The 10 universities have agreed to provide campus-wide training and briefings for all faculty, administration and students on sexual violence, and "use the HeForShe platform as an arena for learning, sharing and implementation of international best practices to protect against gender-based violence on campus," according to HeForShe.

Asked why the organization chose to turn its attention to gender disparity on campuses, Elizabeth Nyamayaro, head of HeForShe and strategic adviser to Phumzile Mlambo-Ngcuka, executive director of U.N. Women, tells Newsweek: "Despite years and years of women's rights movement, we still don't have a country in the world that has achieved gender equality."

"We realized there was another important stakeholder that needed to be included, and for us that became the students, in particular the universities," says Nyamayaro.

Problems identified across all 10 universities include a lack of women in STEM (science, technology, engineering and mathematics) subjects and a lack of men studying social sciences.

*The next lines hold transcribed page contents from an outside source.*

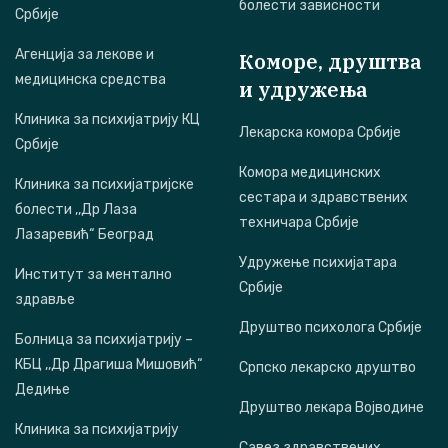
болести зависности
Србије
Агенција за лекове и
Коморе, друштва
медицинска средства
и удружења
Клиника за психијатрију КЦ
Лекарска комора Србије
Србије
Комора медицинских
Клиника за психијатријске
сестара и здравствених
болести ,,Др Лаза
техничара Србије
Лазаревић“ Београд
Удружење психијатара
Институт за ментално
Србије
здравље
Друштво психолога Србије
Болница за психијатрију –
КБЦ ,,Др Драгиша Мишовић“
Српско лекарско друштво
Дедиње
Друштво лекара Војводине
Клиника за психијатрију
Савез здравствених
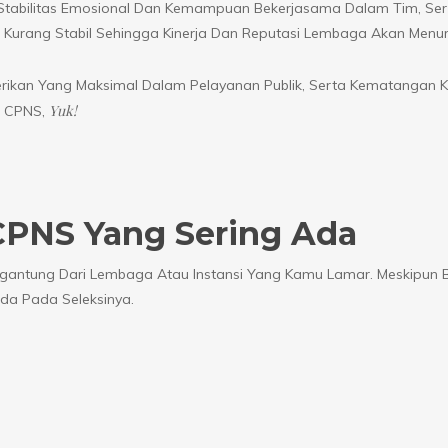
i Stabilitas Emosional Dan Kemampuan Bekerjasama Dalam Tim, Ser
 Kurang Stabil Sehingga Kinerja Dan Reputasi Lembaga Akan Menur
rikan Yang Maksimal Dalam Pelayanan Publik, Serta Kematangan K
Yuk!
es CPNS,
 CPNS Yang Sering Ada
ergantung Dari Lembaga Atau Instansi Yang Kamu Lamar. Meskipun B
da Pada Seleksinya.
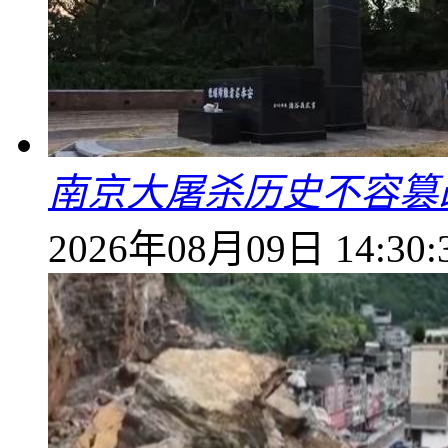
南京大屠杀历史不容篡
2026年08月09日 14:30:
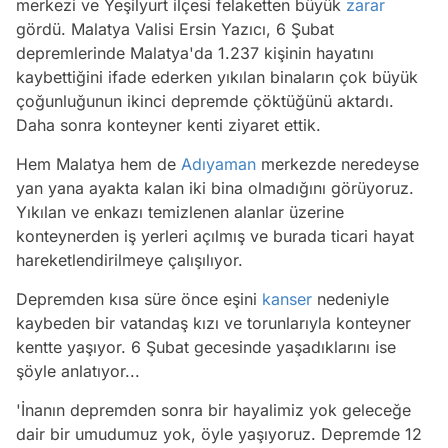
merkezi ve Yeşilyurt ilçesi felaketten büyük
zarar
gördü. Malatya Valisi Ersin Yazıcı, 6 Şubat
depremlerinde Malatya'da 1.237 kişinin hayatını
kaybettiğini ifade ederken yıkılan binaların çok büyük
çoğunluğunun ikinci depremde çöktüğünü aktardı.
Daha sonra konteyner kenti ziyaret ettik.
Hem Malatya hem de
Adıyaman
merkezde neredeyse
yan yana ayakta kalan iki bina olmadığını görüyoruz.
Yıkılan ve enkazı temizlenen alanlar üzerine
konteynerden iş yerleri açılmış ve burada ticari hayat
hareketlendirilmeye çalışılıyor.
Depremden kısa süre önce eşini
kanser
nedeniyle
kaybeden bir vatandaş kızı ve torunlarıyla konteyner
kentte yaşıyor. 6 Şubat gecesinde yaşadıklarını ise
şöyle anlatıyor...
'İnanın depremden sonra bir hayalimiz yok geleceğe
dair bir umudumuz yok, öyle yaşıyoruz. Depremde 12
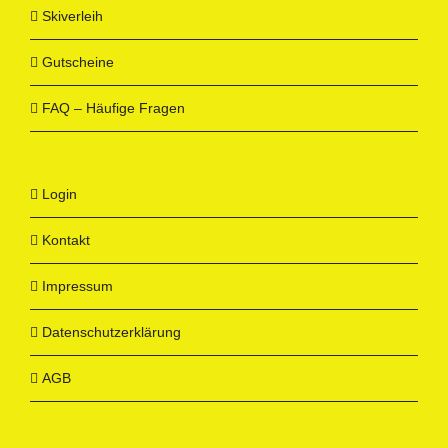
Skiverleih
Gutscheine
FAQ – Häufige Fragen
Login
Kontakt
Impressum
Datenschutzerklärung
AGB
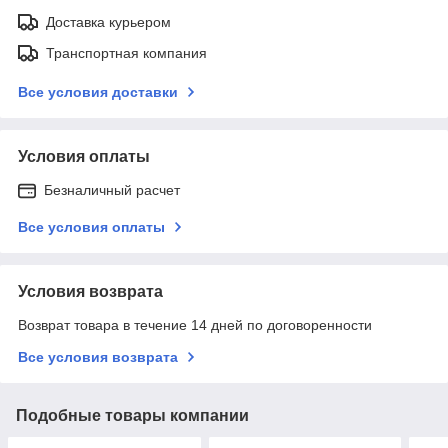
Доставка курьером
Транспортная компания
Все условия доставки
Условия оплаты
Безналичный расчет
Все условия оплаты
Условия возврата
Возврат товара в течение 14 дней по договоренности
Все условия возврата
Подобные товары компании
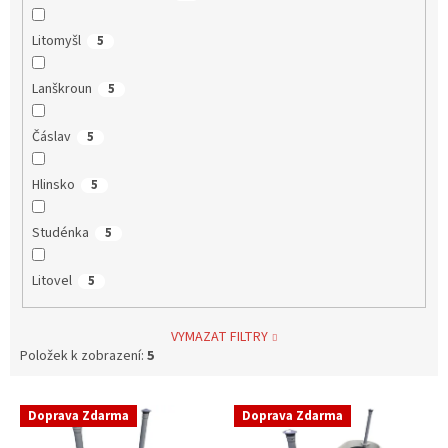
Litomyšl
5
Lanškroun
5
Čáslav
5
Hlinsko
5
Studénka
5
Litovel
5
VYMAZAT FILTRY
Položek k zobrazení:
5
V
Doprava Zdarma
Doprava Zdarma
ý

Data from the report show that a roughly equal number of men and women are undergraduate students across all universities except Nagoya, where fewer than 30 percent of undergraduate and graduate students are women. Among senior leadership at Nagoya, 11.4 percent are women.

In the U.S., more than half of graduate students at Stony Brook and Georgetown are women. Slightly more than one-third of tenured professors at Georgetown are women, while they make up 30 percent at Stony Brook.

Tuesday's report, published on the two-year anniversary of the launch of HeForShe, follows a study published by the program in January, which looked at gender parity in the corporate world. Among the report's findings were that men account for 95 percent of CEOs within the world's largest corporations.